Health Care Spending: What the Future Will Look Like

Studies | Health

No. 286
Wednesday, June 28, 2006
by Christian Hagist and Laurence J. Kotlikoff


Indeed, three-fourths of overall health care expenditure growth in the 10 OECD countries analyzed— and virtually all of the growth in health care expenditure per capita — reflect growth in benefits. Although OECD countries are projected to age dramatically, benefit growth, if it continues apace, will remain the major determinant of overall health care spending growth.

Because of different growth rates, our projections envision a radical divergence in health care spending by mid-century. But are such divergences sustainable?

One way to think about the unsustainability of the current path over time is to compare the United States and Canada.

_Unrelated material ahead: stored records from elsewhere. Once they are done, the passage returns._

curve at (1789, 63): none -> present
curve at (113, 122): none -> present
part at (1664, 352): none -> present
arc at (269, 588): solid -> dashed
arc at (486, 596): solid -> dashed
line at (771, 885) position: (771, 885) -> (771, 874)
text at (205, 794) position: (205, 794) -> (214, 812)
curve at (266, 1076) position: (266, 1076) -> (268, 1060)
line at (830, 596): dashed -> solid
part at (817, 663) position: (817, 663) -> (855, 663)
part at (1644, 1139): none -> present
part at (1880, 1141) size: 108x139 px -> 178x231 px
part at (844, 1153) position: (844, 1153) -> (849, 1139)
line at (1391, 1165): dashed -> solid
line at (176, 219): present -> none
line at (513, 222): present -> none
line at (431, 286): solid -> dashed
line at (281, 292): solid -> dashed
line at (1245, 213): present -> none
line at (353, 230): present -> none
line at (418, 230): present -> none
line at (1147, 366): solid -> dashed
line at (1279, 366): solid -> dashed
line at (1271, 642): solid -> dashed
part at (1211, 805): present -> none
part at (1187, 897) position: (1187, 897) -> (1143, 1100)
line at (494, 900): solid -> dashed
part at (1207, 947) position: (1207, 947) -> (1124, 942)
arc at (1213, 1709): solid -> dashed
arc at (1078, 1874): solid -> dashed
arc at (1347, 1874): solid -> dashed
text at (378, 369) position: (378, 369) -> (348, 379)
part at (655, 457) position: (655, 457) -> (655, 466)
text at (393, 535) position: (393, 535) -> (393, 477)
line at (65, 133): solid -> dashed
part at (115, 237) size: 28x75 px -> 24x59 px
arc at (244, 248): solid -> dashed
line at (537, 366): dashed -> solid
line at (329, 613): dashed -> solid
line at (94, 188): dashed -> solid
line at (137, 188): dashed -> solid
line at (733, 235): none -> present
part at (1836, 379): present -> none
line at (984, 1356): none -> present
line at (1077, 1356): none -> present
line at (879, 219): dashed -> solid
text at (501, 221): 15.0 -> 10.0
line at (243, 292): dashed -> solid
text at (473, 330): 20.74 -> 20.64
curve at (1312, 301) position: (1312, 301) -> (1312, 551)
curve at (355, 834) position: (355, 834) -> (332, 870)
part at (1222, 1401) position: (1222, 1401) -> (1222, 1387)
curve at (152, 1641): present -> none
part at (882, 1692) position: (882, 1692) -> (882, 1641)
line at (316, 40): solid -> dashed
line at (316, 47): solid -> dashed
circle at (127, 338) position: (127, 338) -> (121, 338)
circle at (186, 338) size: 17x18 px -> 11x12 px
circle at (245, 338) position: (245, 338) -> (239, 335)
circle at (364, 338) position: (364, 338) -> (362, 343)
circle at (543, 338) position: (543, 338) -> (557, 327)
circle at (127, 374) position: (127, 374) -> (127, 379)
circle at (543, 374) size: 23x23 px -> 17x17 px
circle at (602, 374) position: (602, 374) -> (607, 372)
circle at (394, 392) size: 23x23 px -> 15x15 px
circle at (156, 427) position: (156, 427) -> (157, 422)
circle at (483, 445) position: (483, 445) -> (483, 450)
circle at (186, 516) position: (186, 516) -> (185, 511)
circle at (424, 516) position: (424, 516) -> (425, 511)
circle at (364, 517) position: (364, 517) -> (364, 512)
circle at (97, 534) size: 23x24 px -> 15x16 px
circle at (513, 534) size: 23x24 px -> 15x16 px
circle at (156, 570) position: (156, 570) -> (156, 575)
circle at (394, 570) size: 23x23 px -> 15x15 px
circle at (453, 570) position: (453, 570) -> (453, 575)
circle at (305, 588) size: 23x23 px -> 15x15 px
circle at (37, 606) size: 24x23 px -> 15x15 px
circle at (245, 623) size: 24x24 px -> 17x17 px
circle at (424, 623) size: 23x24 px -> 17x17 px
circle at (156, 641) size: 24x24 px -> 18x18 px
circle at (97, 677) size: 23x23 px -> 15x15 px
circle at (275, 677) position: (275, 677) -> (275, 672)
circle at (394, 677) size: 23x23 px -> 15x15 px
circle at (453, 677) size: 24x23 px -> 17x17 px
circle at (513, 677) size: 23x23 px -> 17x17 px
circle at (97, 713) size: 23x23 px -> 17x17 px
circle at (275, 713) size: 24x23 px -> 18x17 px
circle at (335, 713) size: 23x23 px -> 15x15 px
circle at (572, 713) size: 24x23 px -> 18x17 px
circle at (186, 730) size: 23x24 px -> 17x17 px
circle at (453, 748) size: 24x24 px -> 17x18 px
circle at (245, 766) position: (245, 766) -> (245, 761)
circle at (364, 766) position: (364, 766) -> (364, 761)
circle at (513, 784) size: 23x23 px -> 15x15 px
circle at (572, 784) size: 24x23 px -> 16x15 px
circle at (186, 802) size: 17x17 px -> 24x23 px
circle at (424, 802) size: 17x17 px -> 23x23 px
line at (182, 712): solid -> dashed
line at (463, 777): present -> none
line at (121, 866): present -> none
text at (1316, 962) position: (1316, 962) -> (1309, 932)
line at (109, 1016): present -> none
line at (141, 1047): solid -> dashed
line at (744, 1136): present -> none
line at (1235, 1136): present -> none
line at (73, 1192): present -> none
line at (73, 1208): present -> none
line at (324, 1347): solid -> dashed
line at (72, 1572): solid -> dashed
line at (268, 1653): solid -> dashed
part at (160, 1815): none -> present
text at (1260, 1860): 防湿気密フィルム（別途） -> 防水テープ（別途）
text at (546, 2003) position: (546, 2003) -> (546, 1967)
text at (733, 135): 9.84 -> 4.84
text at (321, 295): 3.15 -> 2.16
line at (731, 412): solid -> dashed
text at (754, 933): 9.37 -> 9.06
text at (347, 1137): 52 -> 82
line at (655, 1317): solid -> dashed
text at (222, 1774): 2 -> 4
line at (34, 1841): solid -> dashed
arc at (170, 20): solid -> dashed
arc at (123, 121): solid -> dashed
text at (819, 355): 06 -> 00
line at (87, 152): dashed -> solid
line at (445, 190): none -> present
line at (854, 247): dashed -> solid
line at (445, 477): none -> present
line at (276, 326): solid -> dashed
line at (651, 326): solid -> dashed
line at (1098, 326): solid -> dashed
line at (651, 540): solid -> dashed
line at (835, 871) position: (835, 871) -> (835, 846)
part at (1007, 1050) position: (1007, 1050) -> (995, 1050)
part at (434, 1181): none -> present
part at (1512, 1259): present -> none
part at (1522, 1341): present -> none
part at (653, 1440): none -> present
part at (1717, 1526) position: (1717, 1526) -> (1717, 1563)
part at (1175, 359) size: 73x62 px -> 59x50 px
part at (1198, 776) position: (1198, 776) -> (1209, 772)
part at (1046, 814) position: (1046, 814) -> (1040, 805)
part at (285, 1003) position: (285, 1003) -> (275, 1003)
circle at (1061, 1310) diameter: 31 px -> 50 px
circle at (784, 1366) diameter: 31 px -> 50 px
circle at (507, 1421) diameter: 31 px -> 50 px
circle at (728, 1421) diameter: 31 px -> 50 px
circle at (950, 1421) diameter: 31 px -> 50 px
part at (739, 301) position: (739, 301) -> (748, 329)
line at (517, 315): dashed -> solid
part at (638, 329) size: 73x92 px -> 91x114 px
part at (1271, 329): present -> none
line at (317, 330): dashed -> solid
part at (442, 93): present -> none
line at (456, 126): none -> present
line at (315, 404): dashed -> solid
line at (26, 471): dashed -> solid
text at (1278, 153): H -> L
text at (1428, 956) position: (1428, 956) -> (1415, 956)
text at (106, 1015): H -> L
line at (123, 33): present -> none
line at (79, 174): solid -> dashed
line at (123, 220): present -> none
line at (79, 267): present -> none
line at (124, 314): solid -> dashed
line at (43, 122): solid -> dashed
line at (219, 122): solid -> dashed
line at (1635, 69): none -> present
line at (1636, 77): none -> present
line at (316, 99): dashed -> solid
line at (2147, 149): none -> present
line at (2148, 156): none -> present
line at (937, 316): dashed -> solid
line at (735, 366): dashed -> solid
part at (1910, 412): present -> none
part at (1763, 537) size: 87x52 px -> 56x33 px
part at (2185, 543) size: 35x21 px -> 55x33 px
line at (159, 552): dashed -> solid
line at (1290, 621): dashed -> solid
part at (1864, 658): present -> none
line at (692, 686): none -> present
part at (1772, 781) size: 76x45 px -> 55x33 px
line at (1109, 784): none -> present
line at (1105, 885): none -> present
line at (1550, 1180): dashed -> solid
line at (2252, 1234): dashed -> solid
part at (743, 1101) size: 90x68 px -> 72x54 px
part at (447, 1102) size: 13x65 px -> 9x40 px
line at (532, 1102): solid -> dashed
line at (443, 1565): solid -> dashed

If private sector health care spending grows at the same rate as the public sector, the United States will be spending two-thirds of its national income on health care by 2050. By contrast, Canadians living across the border will be spending less than one-fifth. At the extreme, two outcomes are imaginable. U.S. citizens at that point could be enjoying medical technology breakthroughs that greatly enhance the quality of life, breakthroughs that would be denied to Canadians. Or the United States could be spending enormous amounts of money on care that provides only trivial quality of life improvements — in which case, Americans will be forgoing all sorts of other goods and services to which Canadians will have access. In either case, the radical divergence in living standards by populations whose underlying cultures are very similar is hard to imagine.

"No country can spend an ever-rising share of its output on health care, indefinitely."

Regardless of the benefits of health care spending, the very rapid growth documented here is clearly unsustainable. No country can spend an ever-rising share of its output on health care, indefinitely. Benefit growth must eventually fall in line with growth in per capita income. The real question is not if, but when, health care benefit growth will slow down. Raising benefit levels is one thing. Cutting them is another. If OECD governments spend the next three decades expanding benefit levels at their historic rates, the fiscal repercussions will be enormous and in large part irreversible.

The fiscal fallout is likely to be particularly severe for the United States. Like Norway and Spain, its benefit growth has been extremely high. But unlike Norway, Spain, and other OECD countries, the United States appears to lack both the institutional mechanisms (such as gatekeepers to control patients' access to care) and the political will to control its health care spending. America's elderly are politically very well organized, and each cohort of retirees has, since the 1950s, used its political power to extract ever greater transfers from younger workers. The recently-legislated Medicare drug benefit is a case in point. The present value costs of this unfunded liability are roughly $10 trillion, all to be paid for by future taxpayers.

There is, of course, a limit to how much a government can extract from the young to accommodate the old. When that limit is reached, governments go broke. Of the 10 countries considered here, the United States appears the most likely to hit this limit.

NOTE: Nothing written here should be construed as necessarily reflecting the views of the National Center for Policy Analysis or as an attempt to aid or hinder the passage of any bill before Congress.